FREEMUSE PAKISTAN SUPPORT NETWORK WORKSHOP, CASA BONITA GUEST HOUSE, ISLAMABAD (12-13 NOVEMBER 2011)
EXECUTIVE SUMMARY
Purpose
The purpose of the workshop is to make people from different sectors including media, human rights organizations, civil society organisations, lawyers, associations of musicians, cultural organizations, and academics collaborate to protect the musicians. The participants are encouraged to analyze and incorporate the documentation and monitoring of attacks and harassments of musicians in Pakistan into their existing work and share this information with Freemuse.
Problems identified
The participants agreed that on a governmental level the army, the bureaucracy, and the politicians have a backward thinking about music. On a local level especially in the rural areas religious restrictions repress the musicians and they and the music industry at large are at risk as music shops are being bombed. The security situation is according to the participants bad in Baluchistan and Khyber-Pakthunwa.
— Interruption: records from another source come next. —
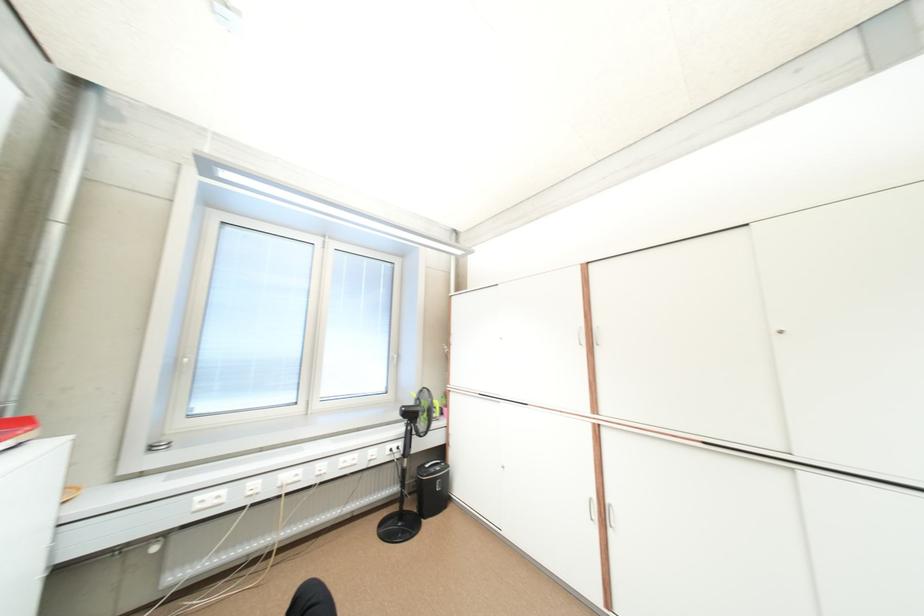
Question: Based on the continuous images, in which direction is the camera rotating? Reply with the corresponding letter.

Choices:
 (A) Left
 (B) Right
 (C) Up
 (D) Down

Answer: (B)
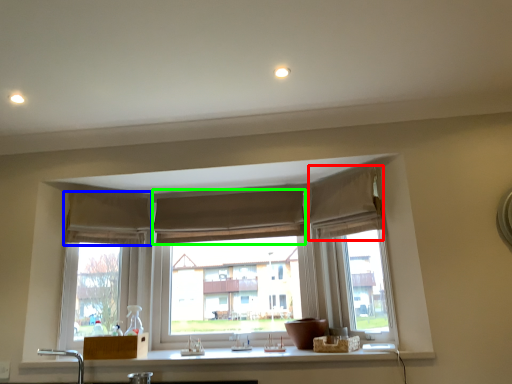
Question: Based on their relative distances, which object is farther from curtain (highlighted by a red box)? Choose from curtain (highlighted by a blue box) and curtain (highlighted by a green box).

Choices:
 (A) curtain
 (B) curtain

Answer: (A)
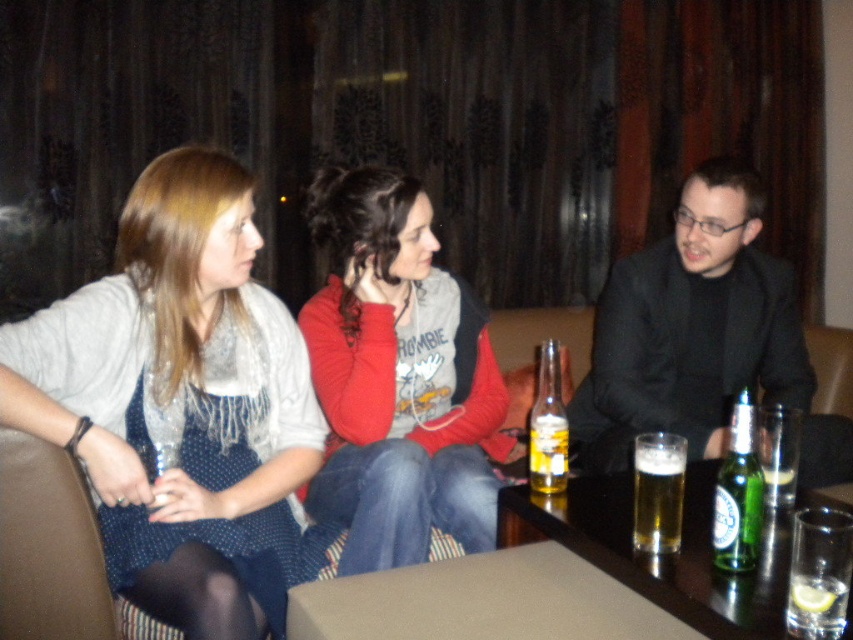
You are at a bar and need to place your drink on the shiny dark wood table at lower center. However, there is a green glass bottle at center in the way. Which object should you move to make space?

The green glass bottle at center is on the right side of the shiny dark wood table at lower center. To make space, you should move the green glass bottle at center to the right.

You are a person who wants to place a small book on the shiny dark wood table at lower center so that it won t fall off. Considering the green glass bottle at center is already there, where should you place the book?

The shiny dark wood table at lower center is much taller than the green glass bottle at center, so placing the book on the table next to the green glass bottle at center would keep it stable and prevent it from falling off.

You are at the social gathering and want to grab a drink. There is a green glass bottle at lower right. Can you reach it from your current position at point (738, 493)?

The green glass bottle at lower right is located at point (738, 493), so you are already at its position and can reach it.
In Hyderabad music is viewed as immoral and there is as in many other places a generation gap so the young don’t know their own music history. The social stigma which is especially hard for women results in the musicians being poor and in need of legal aid as well and the younger generation being uninformed about their own musical heritage
Solutions suggested
After periods of severe repression Pakistan is currently seeing improvements in the field of music and the participants confirm that work is being done to strengthen the set up the music sector in Pakistan. The participants wished to collaborate on a network or a new organisation, which would document the violations of musicians with local activists who could collect the data, including data on music training and instrument making in local areas, and protect the musicians and inform them of their rights. This network could also lobby the Ministry of Culture, which should make new cultural policies including quotas and legal aid for the musicians and a policy to protect and promote Pakistani music in the media and finally make the government clearly state that freedom of expression is a prevailing rule in Pakistan.
The participants did though conclude that the first priority should be to get music incorporated into the education system. They concluded that education gives the music a protective layer as it creates an income for the musicians but also sensitises the audience and heightens the esteem of music. The academic research and mediation should also be improved so the children would become informed about music and the generational gap closed. There was also a wish for more government support to music and the creation of more music institutions, production facilities, and publication and promoting initiatives but first and foremost the focus was put on incorporating music into the education system.